The speakers might not be part of a cinema surround-sound system, but might be speakers in another room. This scenario is called "party-streaming" where all speakers in the home play-out the same audio signal. The same principles as described above can also be applied in this case. During the calibration phase it has to be determined which of the streams has to be decoded by each speaker. E.g. there are two speakers in another room, where one of them plays the left stereo signal and the other plays the right stereo signal.

If the Home Network is e.g., a PLC network using adaptive constellations, the Surround Sound Stream might be multicast to all participating speakers. Such a multicast stream will not be received by any further nodes connected to the PLC network.

This means:

· the ASSD collects the channel status information of the communication channel to each speaker and derives the tone maps of the OFDM carrier constellations

• for each carrier the ASSD selects the maximum constellation that can be received and error free decoded by all speakers

• ASSD uses for the transmission of the Surround Sound Signal to all speakers the common maximum tone map In a typical home cinema all speakers and the ASSD are located in the same room. All power outlets in the room are connected to the identical fuse. It is expected that the links to all devices participating to the home cinema application have a low attenuation compared to the link to other PLC devices also located in the home.
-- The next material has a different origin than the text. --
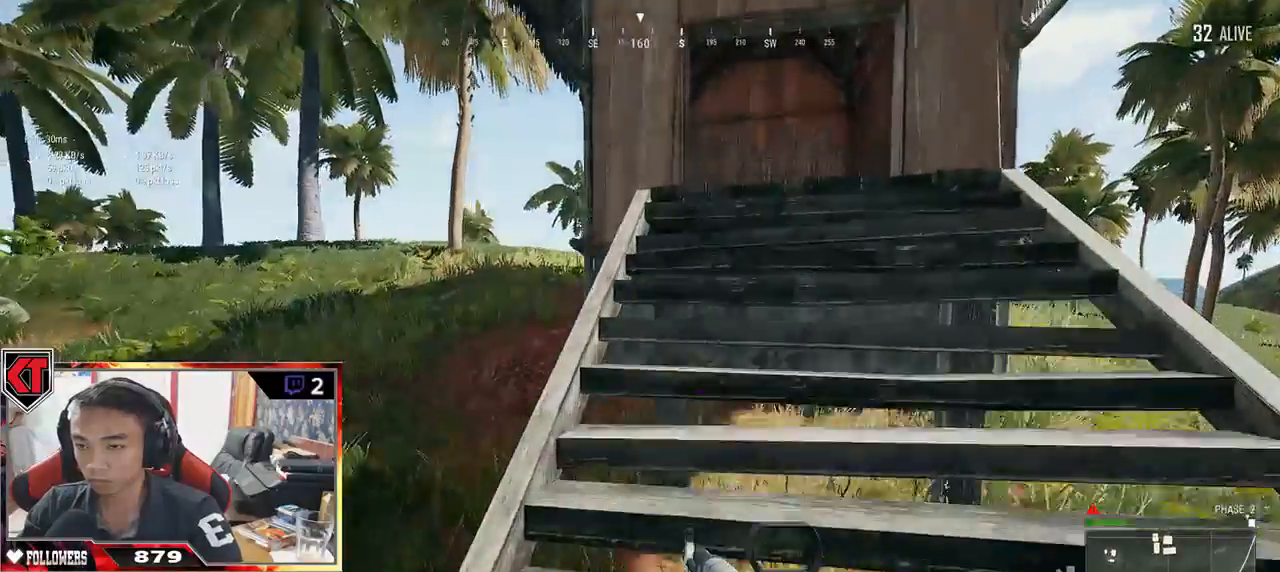
Gameplay with keyboard and mouse; each line is a JSON object with the keys and mouse buttons held at the frame after it. "events" lists presses ("down") and releases ("up") of "a", "c", "ctrl", "d", "e", "f", "q", "r", "s", "shift", "space", "tab", "v", "w", "x", "z", "mouse_left", "mouse_wheel" and "mouse_right" between this image and that frame as [ms after this image, input, new state], when the widget could be followed in between. "mouse_left", "mouse_wheel", "mouse_right" = the "left", "wheel", "right" buttons of the "mouse" list. No other keys are recorded. "wheel" means that the mouse wheel is clicked or scrolled. Mouse movement is not recorded.
{"keys": ["w"], "mouse": [], "events": [[417, "shift", "up"]]}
This follows that the multicast stream might utilize higher constellations providing higher throughputs.

Alternatively the Surround Sound Stream might be broadcasted to the complete home network using the most robust communication setup the network is capable of. In the case the home network is a Homeplug AV PLC network the ROBO mode might be used. Here more network resources are allocated than if the multicast transmission is used.

The Surround Sound Signal might be a compressed stream requiring less data throughput rates than the sum of all individual audio streams. Fig. 2 shows a block schematic of a plurality of speaker boxes. The PLC modem receives the stream send by the ASSD via the home network.

There may be more information sent from the ASSD to the speaker box like

• adjusting the audio volume,

· selecting the audio channel,

• defining the delay for this speaker,

• control information to the sound decoder,

which are handled by the processor. The Surround Sound Decoder might derive audio volume information out of the received data stream. This information might also set the level of the amplifier. The Surround Sound Signal is decoded, the corresponding audio stream selected, delayed as evaluated during the calibration process, Digital to Analog converted, amplified and rendered by the speaker. When the broadcasted data packets arrive at a speaker box at time = t(in) the box may use this time stamp to sync the play-out. Maybe the oscillators in all speakers do not run exactly at the same frequency, because cheap components are used which may be not identical.

During a long play-out session (e.g., a 90 min movie) the processing in the individual speakers might scatter. Due to the data packets are broadcasted a packet should arrive at the same time t(in) at all speakers. This time t(in) might be used to synchronize the play-out time at the analog speaker. Systems like a speaker including home networking modem, decoder, processor, delay lines, etc may be realized using a DSP (Digital Signal Processor). The decoding process may be done in software. This has the additional benefit, that the system can easily be adapted by software update if new decoding formats or algorithms appear on the market.

The idea described above plus the possibility to upgrade the software enables the user to add e.g., two more speakers to his system at a later time and migrate e.g., from a Dolby™ 5.1 to a Dolby™ 7.1 surround sound system.